Брат твой Арджуна читал мне твои письма из этой страшной и немилосердной Европы, а я, слушая, трепетала от испуга, как ветка махагониевого дерева от ветра. Пиши нам, сын мой, что‑нибудь более утешительное или, еще лучше, — не пиши ничего, а поторопись вернуться в Индию. Мои дни уже сочтены, и я каждую минуту жду смерти и реинкарнации в какое‑нибудь новое, лучшее, чем это, тело.

Не могу сказать тебе, сын мой, что у нас все хорошо. По карме с каждым случается то, чего он заслужил. Новостей здесь много, и больше неприятных, чем приятных. Но если боги могут смотреть на все неприятности на свете, то должны и мы навыкнуть подражать богам в этом.
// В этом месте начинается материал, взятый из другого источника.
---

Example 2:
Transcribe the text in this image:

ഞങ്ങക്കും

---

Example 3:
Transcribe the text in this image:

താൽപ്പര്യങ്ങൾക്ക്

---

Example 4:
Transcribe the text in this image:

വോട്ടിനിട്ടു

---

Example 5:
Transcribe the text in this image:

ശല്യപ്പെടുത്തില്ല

Умер Кабир, твой родственник, молодой и дивный; умереть суждено ему было, и не мог он не умереть, когда пришло время. Сакунтала, жена его, которую ты знаешь как непревзойденную красотой и добродетелью, пошла на сати () из любви к Кабиру, и сгорела в огне, и пепел ее развеян над Джумной. Это было сделано тайком, так, чтобы все закончить ранним утром, пока бог Агни не направит первые лучи солнца на землю, чтобы ничего не узнали англичане, которые в это время спят. Я присутствовала при этом по ее желанию. Я помогала ей после омовения одеться в белые шелковые одежды.
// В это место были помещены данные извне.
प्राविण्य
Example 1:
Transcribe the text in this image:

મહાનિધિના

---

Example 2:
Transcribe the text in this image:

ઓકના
Сияющая подобно полной луне, с глазами черными, как безлунная полночь, она почудилась мне богиней. Не верю, чтобы кто‑нибудь мог бы выглядеть прекрасней ее, даже Сита Рамина и Радха Кришнина. Одевшись, она поклонилась всем нам, воскликнула: «Дхарма!» и взошла в лодочку, разукрашенную зеленью и голубыми лотосовыми цветами. Мы глядели на нее, стоящую на костре, и тут первые лучи солнца коснулись ее лица. Хотя мы и знали, что она делает то, что в Индии должна по дхарме сделать верная супруга, но все трепетали от ужаса. Когда огонь охватил ее и ее лицо исчезло в пламени, мы услышали страшный вопль: «Кабир мой, я иду к тебе!».

Ах, сердце человеческое, сожмись и вытерпи, если сможешь, все ужасы этой житейской самсары !
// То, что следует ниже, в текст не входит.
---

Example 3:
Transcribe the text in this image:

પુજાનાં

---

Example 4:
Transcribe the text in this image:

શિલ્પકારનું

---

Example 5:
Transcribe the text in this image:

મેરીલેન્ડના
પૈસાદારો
Сына Кабира и Сакунталы я забрала к себе. Знаю, что ты поступил бы так же и что тебе это будет отрадно.

Но доносчики англичан узнали об этом происшествии на Джумне и сообщили английской полиции. Припоминаю, что когда она поджигала себя на костре, мимо нас кто‑то промчался на велосипеде. Одни говорили, что это мужчина, а другие, что женщина. Сейчас полиция расследует это происшествие, ну и меня, старую, привлекли как свидетельницу и соучастницу. Что будет, не знаю. Но я не боюсь ни тюрьмы, ни смерти. Европейцы, которые сегодня женятся, а завтра разводятся, конечно, не понимают этой высшей жертвы, жертвы любви женщины к своему мужу. Да, я слышала от христианских миссионеров слова их Священного Писания: «Любовь сильнее смерти". Но у них это только на языке, в то время как у нас — на деле.

Остерегайся, сын мой, европейских женщин. Это чудовища. Они катаются на велосипедах. Носят мужскую одежду. Стригут волосы. Сидят нога на ногу. Курят, пьют и смеются, скаля зубы. У них девичество оскверненное, а материнство бездетное. Как только умирает муж, они сразу распечатывают завещание, чтобы увидеть, что он им оставил в качестве дохода или пенсии. У них из сотен миллионов не найдется ни одна, которая из любви к умершему мужу пошла бы на добровольную смерть. Между тем, эти эгоистичные варвары клеймят нас, индусов, как народ с варварскими обычаями! Да осудит их громовержец Индра. Поспеши вернуться, умоляю тебя. Беги как можно скорее из Европы.